KEADILAN– Gubernur DKI Jakarta Anies Baswedan menyebutkan, pernah menolak tawaran menjadi calon presiden (capres) dan calon wakil presiden (cawapres) pada 2018 silam.
“Jadi ketika di tahun 2018 saya ditawari untuk ikut Pilpres, sebagai wakil (cawapres), saya tidak bersedia. Bahkan ada dua kali permintaan untuk menjadi capres saya bilang tidak bersedia,” ucap Anies di Balai Kota Jakarta, Jumat (7/10/2022).
Ia berdalih menolak tawaran itu lantaran ingin menuntaskan masa bakti sebagai Gubernur Jakarta lima tahun pada saat kampanye 2017.
“Kenapa? Karena saya janji untuk di Jakarta lima tahun dan janji lima tahun itu kami ingin pegang,” ungkapnya.

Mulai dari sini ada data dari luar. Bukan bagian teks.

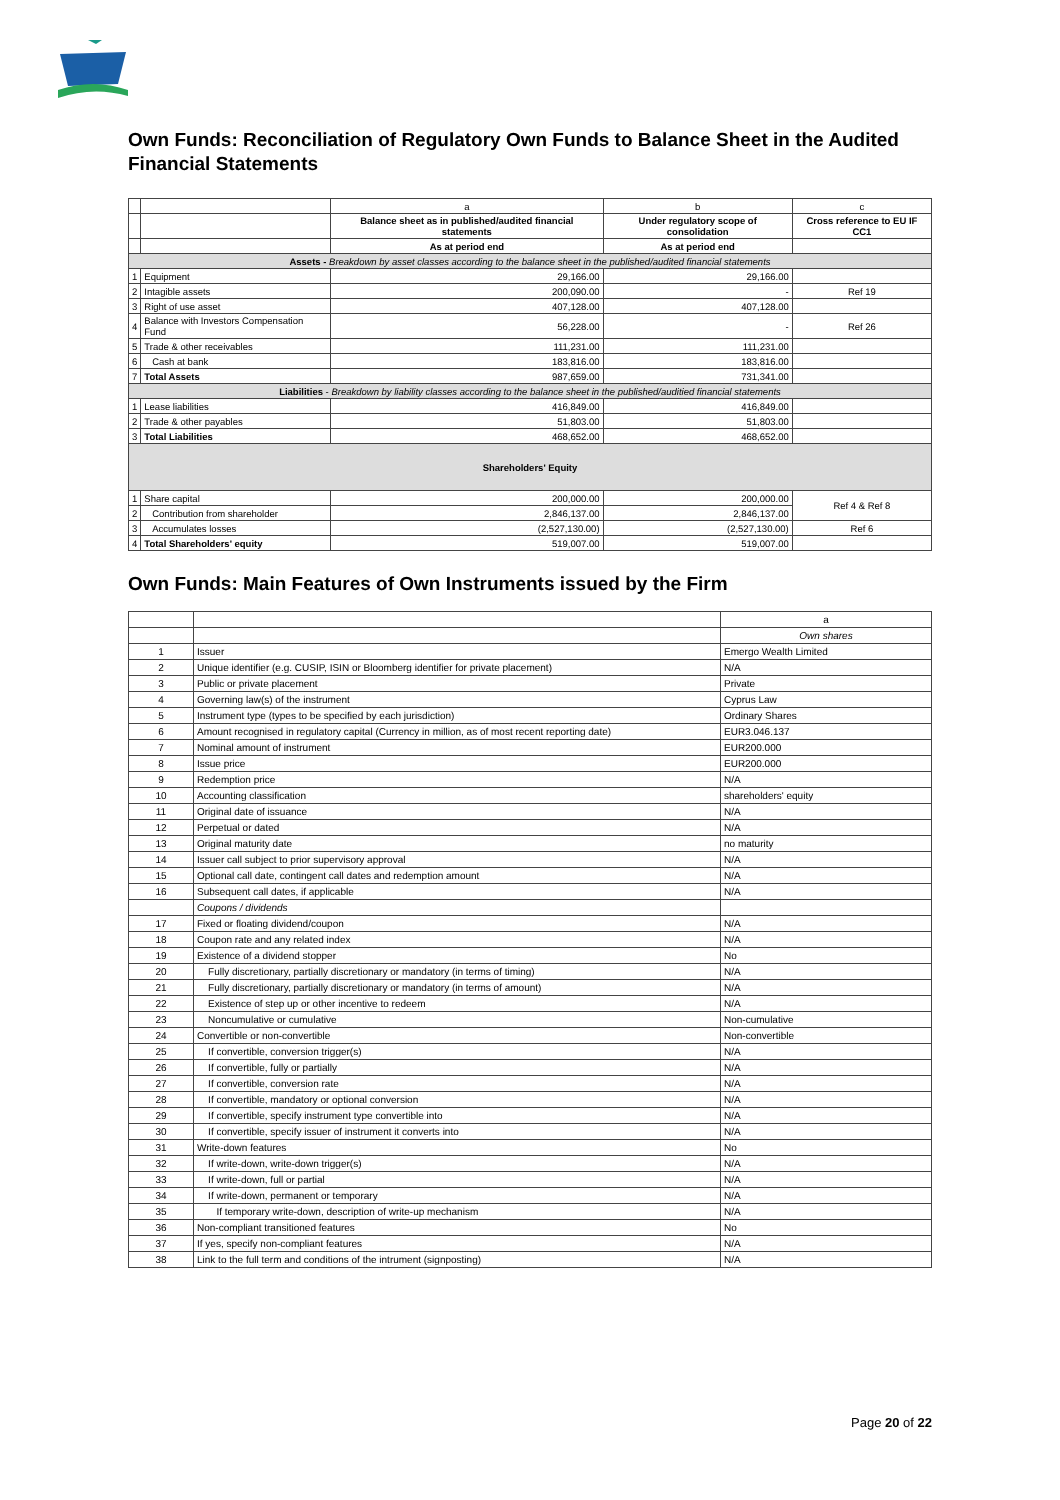Own Funds: Reconciliation of Regulatory Own Funds to Balance Sheet in the Audited Financial Statements
| | | a | b | c |
| | | Balance sheet as in published/audited financial statements | Under regulatory scope of consolidation | Cross reference to EU IF CC1 |
| | | As at period end | As at period end | |
| Assets - Breakdown by asset classes according to the balance sheet in the published/audited financial statements | | | | |
| 1 | Equipment | 29,166.00 | 29,166.00 | |
| 2 | Intagible assets | 200,090.00 | - | Ref 19 |
| 3 | Right of use asset | 407,128.00 | 407,128.00 | |
| 4 | Balance with Investors Compensation Fund | 56,228.00 | - | Ref 26 |
| 5 | Trade & other receivables | 111,231.00 | 111,231.00 | |
| 6 | Cash at bank | 183,816.00 | 183,816.00 | |
| 7 | Total Assets | 987,659.00 | 731,341.00 | |
| Liabilities - Breakdown by liability classes according to the balance sheet in the published/auditied financial statements | | | | |
| 1 | Lease liabilities | 416,849.00 | 416,849.00 | |
| 2 | Trade & other payables | 51,803.00 | 51,803.00 | |
| 3 | Total Liabilities | 468,652.00 | 468,652.00 | |
| Shareholders' Equity | | | | |
| 1 | Share capital | 200,000.00 | 200,000.00 | Ref 4 & Ref 8 |
| 2 | Contribution from shareholder | 2,846,137.00 | 2,846,137.00 | |
| 3 | Accumulates losses | (2,527,130.00) | (2,527,130.00) | Ref 6 |
| 4 | Total Shareholders' equity | 519,007.00 | 519,007.00 | |
Own Funds: Main Features of Own Instruments issued by the Firm
| | | a |
| | | Own shares |
| 1 | Issuer | Emergo Wealth Limited |
| 2 | Unique identifier (e.g. CUSIP, ISIN or Bloomberg identifier for private placement) | N/A |
| 3 | Public or private placement | Private |
| 4 | Governing law(s) of the instrument | Cyprus Law |
| 5 | Instrument type (types to be specified by each jurisdiction) | Ordinary Shares |
| 6 | Amount recognised in regulatory capital (Currency in million, as of most recent reporting date) | EUR3.046.137 |
| 7 | Nominal amount of instrument | EUR200.000 |
| 8 | Issue price | EUR200.000 |
| 9 | Redemption price | N/A |
| 10 | Accounting classification | shareholders' equity |
| 11 | Original date of issuance | N/A |
| 12 | Perpetual or dated | N/A |
| 13 | Original maturity date | no maturity |
| 14 | Issuer call subject to prior supervisory approval | N/A |
| 15 | Optional call date, contingent call dates and redemption amount | N/A |
| 16 | Subsequent call dates, if applicable | N/A |
| | Coupons / dividends | |
| 17 | Fixed or floating dividend/coupon | N/A |
| 18 | Coupon rate and any related index | N/A |
| 19 | Existence of a dividend stopper | No |
| 20 | Fully discretionary, partially discretionary or mandatory (in terms of timing) | N/A |
| 21 | Fully discretionary, partially discretionary or mandatory (in terms of amount) | N/A |
| 22 | Existence of step up or other incentive to redeem | N/A |
| 23 | Noncumulative or cumulative | Non-cumulative |
| 24 | Convertible or non-convertible | Non-convertible |
| 25 | If convertible, conversion trigger(s) | N/A |
| 26 | If convertible, fully or partially | N/A |
| 27 | If convertible, conversion rate | N/A |
| 28 | If convertible, mandatory or optional conversion | N/A |
| 29 | If convertible, specify instrument type convertible into | N/A |
| 30 | If convertible, specify issuer of instrument it converts into | N/A |
| 31 | Write-down features | No |
| 32 | If write-down, write-down trigger(s) | N/A |
| 33 | If write-down, full or partial | N/A |
| 34 | If write-down, permanent or temporary | N/A |
| 35 | If temporary write-down, description of write-up mechanism | N/A |
| 36 | Non-compliant transitioned features | No |
| 37 | If yes, specify non-compliant features | N/A |
| 38 | Link to the full term and conditions of the intrument (signposting) | N/A |
Page 20 of 22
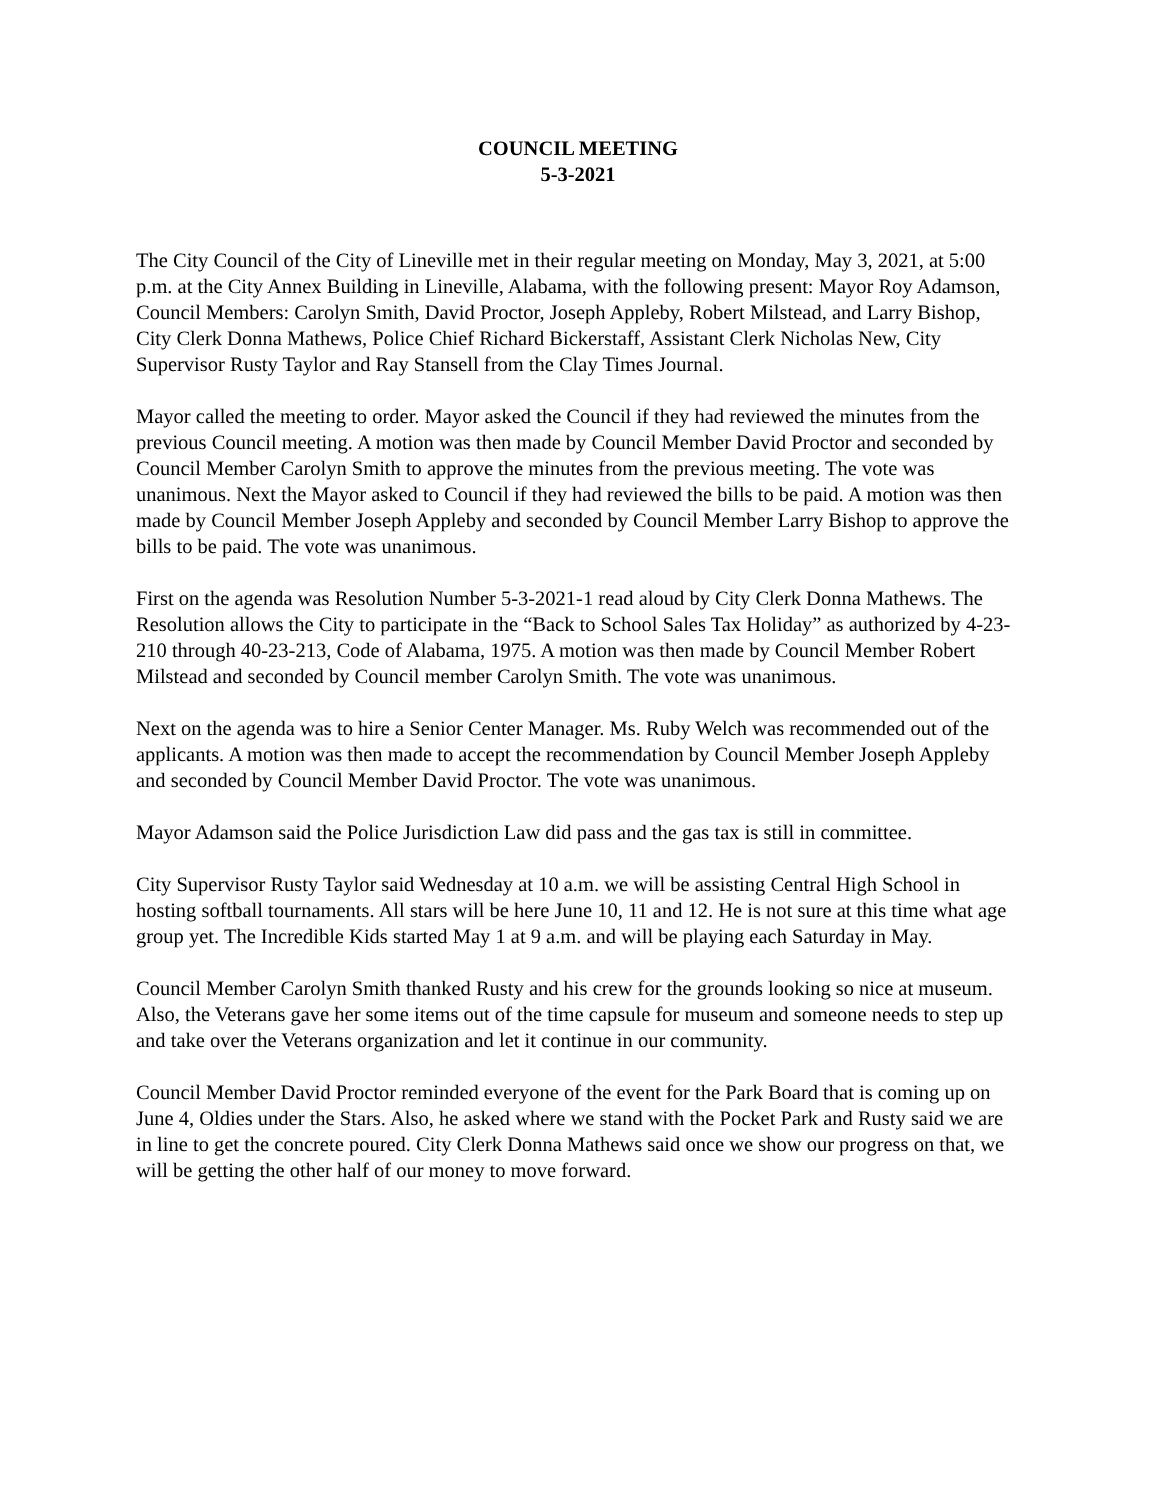COUNCIL MEETING
5-3-2021
The City Council of the City of Lineville met in their regular meeting on Monday, May 3, 2021, at 5:00 p.m. at the City Annex Building in Lineville, Alabama, with the following present: Mayor Roy Adamson, Council Members: Carolyn Smith, David Proctor, Joseph Appleby, Robert Milstead, and Larry Bishop, City Clerk Donna Mathews, Police Chief Richard Bickerstaff, Assistant Clerk Nicholas New, City Supervisor Rusty Taylor and Ray Stansell from the Clay Times Journal.
Mayor called the meeting to order. Mayor asked the Council if they had reviewed the minutes from the previous Council meeting. A motion was then made by Council Member David Proctor and seconded by Council Member Carolyn Smith to approve the minutes from the previous meeting. The vote was unanimous. Next the Mayor asked to Council if they had reviewed the bills to be paid. A motion was then made by Council Member Joseph Appleby and seconded by Council Member Larry Bishop to approve the bills to be paid. The vote was unanimous.
First on the agenda was Resolution Number 5-3-2021-1 read aloud by City Clerk Donna Mathews. The Resolution allows the City to participate in the “Back to School Sales Tax Holiday” as authorized by 4-23-210 through 40-23-213, Code of Alabama, 1975. A motion was then made by Council Member Robert Milstead and seconded by Council member Carolyn Smith. The vote was unanimous.
Next on the agenda was to hire a Senior Center Manager. Ms. Ruby Welch was recommended out of the applicants. A motion was then made to accept the recommendation by Council Member Joseph Appleby and seconded by Council Member David Proctor. The vote was unanimous.
Mayor Adamson said the Police Jurisdiction Law did pass and the gas tax is still in committee.
City Supervisor Rusty Taylor said Wednesday at 10 a.m. we will be assisting Central High School in hosting softball tournaments. All stars will be here June 10, 11 and 12. He is not sure at this time what age group yet. The Incredible Kids started May 1 at 9 a.m. and will be playing each Saturday in May.
Council Member Carolyn Smith thanked Rusty and his crew for the grounds looking so nice at museum. Also, the Veterans gave her some items out of the time capsule for museum and someone needs to step up and take over the Veterans organization and let it continue in our community.
Council Member David Proctor reminded everyone of the event for the Park Board that is coming up on June 4, Oldies under the Stars. Also, he asked where we stand with the Pocket Park and Rusty said we are in line to get the concrete poured. City Clerk Donna Mathews said once we show our progress on that, we will be getting the other half of our money to move forward.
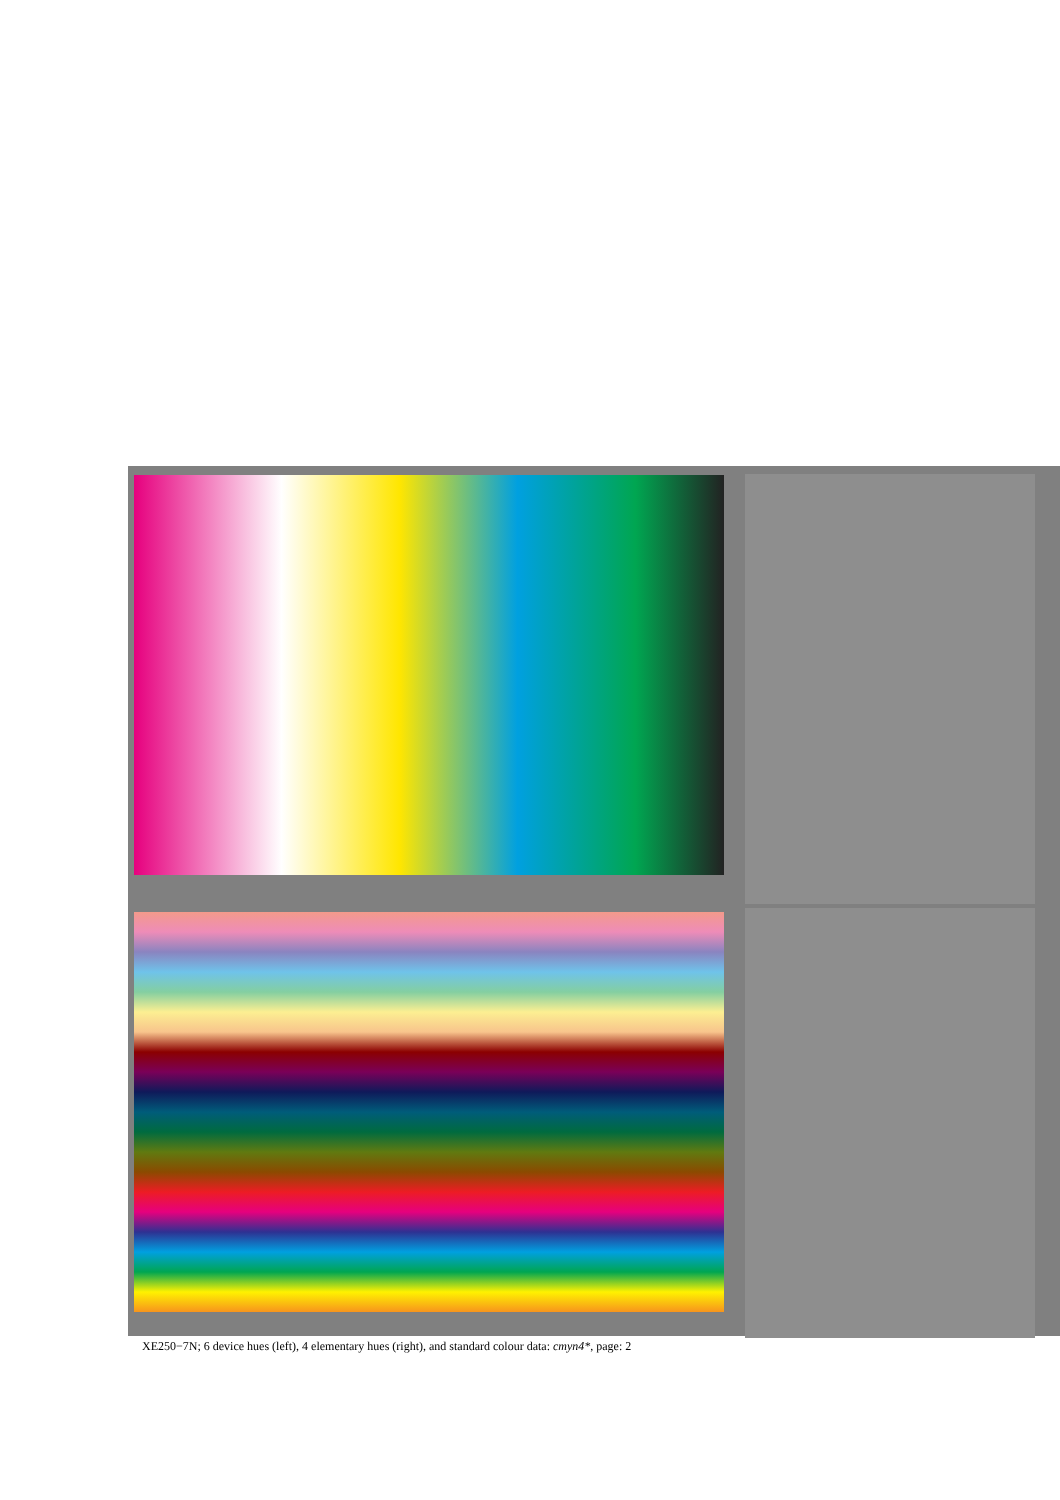XE250−7N; 6 device hues (left), 4 elementary hues (right), and standard colour data: cmyn4*, page: 2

Diketahui, masa jabatan Anies sebagai Gubernur Jakarta akan berakhir pada 16 Oktober 2022 dan selanjutnya dia akan tampil ke publik sebagai bakal calon presiden dari Partai Nasional Demokrat.
Mantan Menteri Pendidikan itu mengungkapkan, sebenarnya ia ingin istirahat usai menyelesaikan tugasnya sebagai Gubernur Jakarta, namun rupanya dinamika politik bergerak cepat.
Pada akhirnya, ia memutuskan menerima mandat dari Partai Nasdem untuk menjadi bakal calon presiden pada Pemilu 2024 mendatang.
Anies berharap, untuk tetap bisa berkolaborasi dengan semua pihak dan perjalanan politiknya lancar.
“Saya belum tahu nanti rutenya seperti apa. Doakan perjalanannya lancar dan memberikan manfaat bagi semua,” tutupnya.